Input, Output and Processing
Input required is a set of two or more genome sequences in FASTA format, which can either be pasted on the webpage or uploaded as text file. The size limit for each input sequence is 10MB. The other input required by user is “word length” for which the frequencies of all the words in the sequences are calculated. User can also specify the Out-group for construction of Neighbor Joining Tree using Phylip (Felsenstein J, 2005). Sequences are converted to coordinates for plotting as CGR. The CGR for each sequence can be visualized on the browser and the image can be downloaded in PNG format. These coordinates can also be downloaded and CGRs can be visualized in any graph plotting softwares like GNUPLOT. These CGRs are then used to calculate frequencies of words at user specified word length. The frequencies of all the words in each sequence can be downloaded as text file for additional processing. Based on these word frequencies the pair-wise Eucledian distance is calculated between all pairs of sequences in input data. This distance matrix can again be either visualized on the browser or downloaded as text file. This distance matrix is automatically used as input for Phylip and the NJ tree file based on this distance matrix can be downloaded in Newick format. The web server also displays the tree on the browser using the software Notung (version 2.6) (Durand et. al, 2006). The web-server assigns unique job-id to each submission and the job id is displayed along with the link to the result. The results for each input can be accessed at a later time (up to 48 hrs) by using the job id.
References
1. Jeffrey HJ: Chaos game representation of gene structure. Nucleic Acids Res 1990, 18:2163–2170.
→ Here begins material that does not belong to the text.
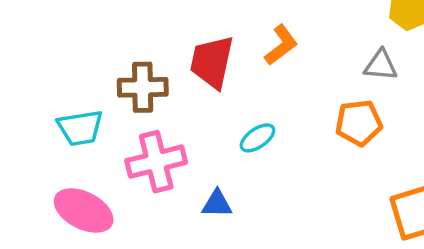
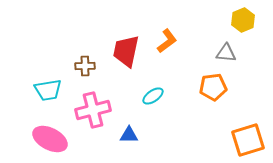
brown cross: (143, 87) -> (85, 66), size x0.7

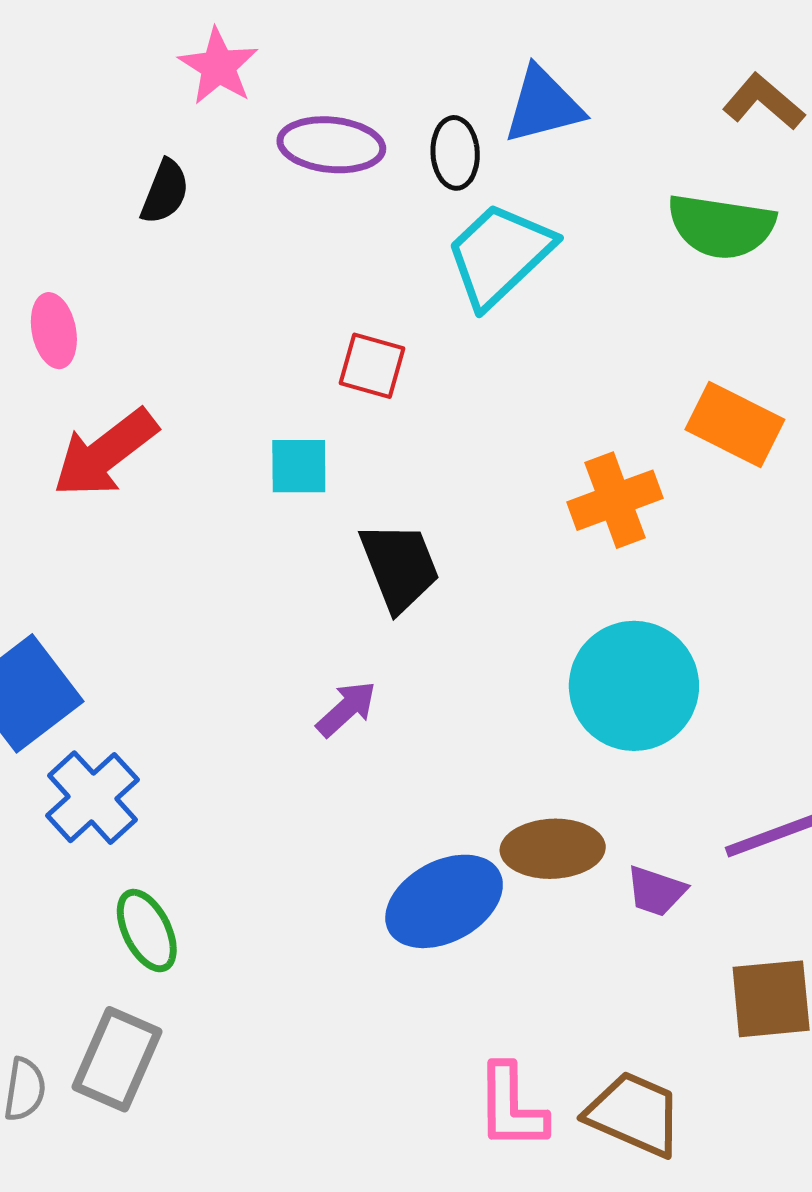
2. Pandit A and Sinha S, Using genomic signatures for HIV-1 sub-typing BMC Bioinformatics 2010, 11(Suppl 1):S26.
3. Felsenstein, J. PHYLIP (Phylogeny Inference Package) version 3.6. Distributed by the author. 2005 Department of Genome Sciences, University of Washington, Seattle.
4. D. Durand, B. V. Halldorsson, B. Vernot. A Hybrid Micro-Macroevolutionary Approach to Gene Tree Reconstruction. Journal of Computational Biology 2006, 13(2):320-335.
5. Goldman N: Nucleotide, dinucleotide and trinucleotide frequencies explain patterns observed in chaos game representations of DNA sequences. Nucleic Acids Res 1993, 21:2487–2491.
6. Almeida JS, Carriço JA, Maretzek A, Noble PA and Fletcher M:Analysis of genomic sequences by chaos game representation. Bioinformatics 2001, 17:429–437.
7. Wang Y, Hill K, Singh S and Kari L: The spectrum of genomic signatures: from di-nucleotides to chaos game representation. Gene 2005, 346:173–185.
8. Pandit A et. al., Multifractal analysis of HIV-1 genomes. Molecular Phylogenetics and Evolution 2012, 62:756-763.